Load Balancing in Cloud Computing

Oct 14, 2019 Cloud Computing, Load Balancing, IaaS, 11817 Views
In This Article, we'll discuss the Load Balancing in Cloud Computing

Cloud computing is the next generation of computing. Cloud computing technology is growing rapidly and the demands of the clients are also growing rapidly for more services and better results. IT industries are growing each day and with this growing the need for computing and storage resources. Data and information in large quantities are generated and exchanged over the secure or unsecured network which further necessitates the need for more and more advanced computing resources. Organizations, to make the most of their investment, are opening their base of operation to newfound virtualization technologies like Cloud computing. Now a day’s people can easily have everything they need on the cloud. Cloud computing provides resources in abundance to the client on their demand. The demanded resources may be software resources or hardware resources. The architectures of cloud computing are distributed as well as parallel and it serves the needs of multiple clients at the same time. There are multiple Processors engaged in cloud architecture. Clients in a distributed environment randomly generate a request in any processor in the network. The major drawback of it is associated with the assignment of tasks. The unequal assignment of the task to the processor creates imbalance i.e., some of the processors are heavily overloaded and some of them are underloaded. The main objective of load balancing is to transfer the load from overloaded process to an underloaded process. Load Balancing is very essential for efficient operations in a distributed environment. To achieve better performance, minimum and fast response time and high resource utilization we need to transfer the tasks between different nodes in the cloud network. The load balancing technique is used to distribute tasks from overloaded nodes to underloaded or idle nodes.

 

Load Balancing in Cloud Computing

Cloud Load balancing is basically the process of distributing or dividing the workloads and different computing resources across one or more available servers. This kind of distribution ensures that maximum throughput in a minimum response time. The workload is divided among two or more servers, hard drives, network interfaces or other different computing resources, which helps to enable better resource utilization and improves system response time. Thus, for a website with high traffic rate, effective use of the cloud load balancing can ensure better business continuity. The common objectives of using load balancers are:

  • To maintain system firmness.
  • To improve system performance.
  • To protect against system failures.

Cloud providers like Amazon Web Services (AWS), Microsoft Azure and Google offer cloud load balancing to facilitate easy distribution of workloads. For exp: Amazon Web Services (AWS) offers Elastic Load balancing (ELB) technology to distribute traffic among Elastic Compute Cloud (EC2) instances. Most of the Amazon Web Services (AWS) powered applications have Elastic Load Balancers (ELBs) installed as the key architectural component. Similarly, Azure’s Traffic Manager allocates its cloud servers’ traffic across multiple data centers.

                  

 

 

Working of Load Balancing

 

Actually Load does not refer to only the website traffic but it also includes the CPU load, network load and memory capacity of every server. A load balancing technique always makes sure that each and every system connected to the network has the same amount of workload at any instant of time. This ensures that neither any of them is excessively over-loaded, nor under-utilized.

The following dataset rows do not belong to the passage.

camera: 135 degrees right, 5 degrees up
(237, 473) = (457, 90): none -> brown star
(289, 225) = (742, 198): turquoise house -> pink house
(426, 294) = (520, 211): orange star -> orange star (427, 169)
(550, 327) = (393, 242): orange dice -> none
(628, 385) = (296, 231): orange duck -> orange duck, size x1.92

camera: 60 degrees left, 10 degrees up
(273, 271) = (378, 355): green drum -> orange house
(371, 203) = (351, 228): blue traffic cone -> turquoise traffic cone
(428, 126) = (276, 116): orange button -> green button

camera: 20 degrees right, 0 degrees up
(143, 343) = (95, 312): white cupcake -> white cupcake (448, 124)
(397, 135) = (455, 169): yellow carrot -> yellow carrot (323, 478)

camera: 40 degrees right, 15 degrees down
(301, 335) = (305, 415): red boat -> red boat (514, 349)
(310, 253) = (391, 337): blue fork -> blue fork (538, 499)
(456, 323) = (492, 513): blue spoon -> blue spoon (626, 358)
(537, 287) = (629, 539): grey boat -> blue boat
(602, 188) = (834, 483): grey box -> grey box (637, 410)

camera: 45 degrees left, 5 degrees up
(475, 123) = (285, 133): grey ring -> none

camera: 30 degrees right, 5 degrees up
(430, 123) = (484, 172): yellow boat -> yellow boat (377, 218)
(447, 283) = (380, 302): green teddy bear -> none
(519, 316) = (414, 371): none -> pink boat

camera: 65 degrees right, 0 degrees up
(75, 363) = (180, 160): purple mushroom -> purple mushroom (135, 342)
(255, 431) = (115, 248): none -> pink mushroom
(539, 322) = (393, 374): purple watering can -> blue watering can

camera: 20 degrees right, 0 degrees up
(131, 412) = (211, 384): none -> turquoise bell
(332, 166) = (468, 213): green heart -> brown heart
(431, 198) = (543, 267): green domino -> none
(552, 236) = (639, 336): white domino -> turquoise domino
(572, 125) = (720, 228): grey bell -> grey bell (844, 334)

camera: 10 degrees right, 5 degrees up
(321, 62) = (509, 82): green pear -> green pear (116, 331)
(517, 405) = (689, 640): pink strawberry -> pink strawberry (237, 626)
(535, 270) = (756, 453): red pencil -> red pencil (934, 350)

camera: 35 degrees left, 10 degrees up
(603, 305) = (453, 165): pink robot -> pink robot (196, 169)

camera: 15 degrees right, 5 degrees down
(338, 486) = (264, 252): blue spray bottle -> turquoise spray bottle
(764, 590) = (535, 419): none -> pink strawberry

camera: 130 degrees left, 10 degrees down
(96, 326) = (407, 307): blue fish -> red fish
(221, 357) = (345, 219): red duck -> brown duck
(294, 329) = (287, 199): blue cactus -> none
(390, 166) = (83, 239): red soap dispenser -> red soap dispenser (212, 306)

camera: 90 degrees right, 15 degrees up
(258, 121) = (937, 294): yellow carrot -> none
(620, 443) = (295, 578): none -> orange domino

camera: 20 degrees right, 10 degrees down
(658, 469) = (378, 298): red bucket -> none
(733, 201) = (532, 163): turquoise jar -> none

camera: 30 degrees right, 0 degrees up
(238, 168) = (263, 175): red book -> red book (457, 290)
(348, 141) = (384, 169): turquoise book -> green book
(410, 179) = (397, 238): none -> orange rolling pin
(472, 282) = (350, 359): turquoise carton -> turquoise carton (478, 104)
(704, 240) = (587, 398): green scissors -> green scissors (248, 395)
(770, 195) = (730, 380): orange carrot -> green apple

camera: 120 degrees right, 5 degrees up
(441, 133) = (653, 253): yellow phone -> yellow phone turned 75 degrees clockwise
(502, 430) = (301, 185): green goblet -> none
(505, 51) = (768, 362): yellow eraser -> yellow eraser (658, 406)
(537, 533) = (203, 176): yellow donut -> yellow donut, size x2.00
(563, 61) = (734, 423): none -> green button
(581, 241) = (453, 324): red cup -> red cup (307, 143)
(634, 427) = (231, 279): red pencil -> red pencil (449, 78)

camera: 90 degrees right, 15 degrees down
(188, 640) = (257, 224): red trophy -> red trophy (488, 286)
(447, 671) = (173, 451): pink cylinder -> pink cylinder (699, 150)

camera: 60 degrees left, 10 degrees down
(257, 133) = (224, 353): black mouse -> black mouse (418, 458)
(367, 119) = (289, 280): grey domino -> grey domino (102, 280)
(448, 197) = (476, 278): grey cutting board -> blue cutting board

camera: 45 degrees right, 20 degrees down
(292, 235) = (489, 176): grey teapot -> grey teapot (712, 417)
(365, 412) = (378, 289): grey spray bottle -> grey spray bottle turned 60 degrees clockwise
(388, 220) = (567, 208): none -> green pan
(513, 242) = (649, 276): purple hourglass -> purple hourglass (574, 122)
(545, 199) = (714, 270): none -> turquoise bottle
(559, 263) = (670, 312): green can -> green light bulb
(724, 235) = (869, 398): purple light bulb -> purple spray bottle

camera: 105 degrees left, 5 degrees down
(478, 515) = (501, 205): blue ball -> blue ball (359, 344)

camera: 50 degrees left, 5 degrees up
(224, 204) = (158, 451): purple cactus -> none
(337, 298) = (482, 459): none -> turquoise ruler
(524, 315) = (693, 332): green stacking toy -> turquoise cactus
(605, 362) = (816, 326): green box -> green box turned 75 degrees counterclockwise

The load balancer always distributes data depending upon how busy each server or node is a particular time. In the absence of a load balancer, the client must wait while his process gets processed, which might be too tiring and demotivating for him and it is not recommended at any point in time. Various types of information like jobs waiting in the queue, CPU’s processing rate, job arrival rate, etc. are exchanged between the processors during the load balancing process. Failure in the right implementation of the load balancers can lead to serious problems, and data getting lost is one of them.

 

 

 

Different companies may use different load balancers and multiple load balancing algorithms like static and dynamic load balancing. One of the most commonly used methods is Round-robin load balancing.

It forwards the client requests to each connected server in turn. On reaching the end, the load balancer loops back and repeats the list again. The major benefit is its ease of implementation. The load balancers check the system heartbeats during set time intervals to verify whether each node is performing well or not.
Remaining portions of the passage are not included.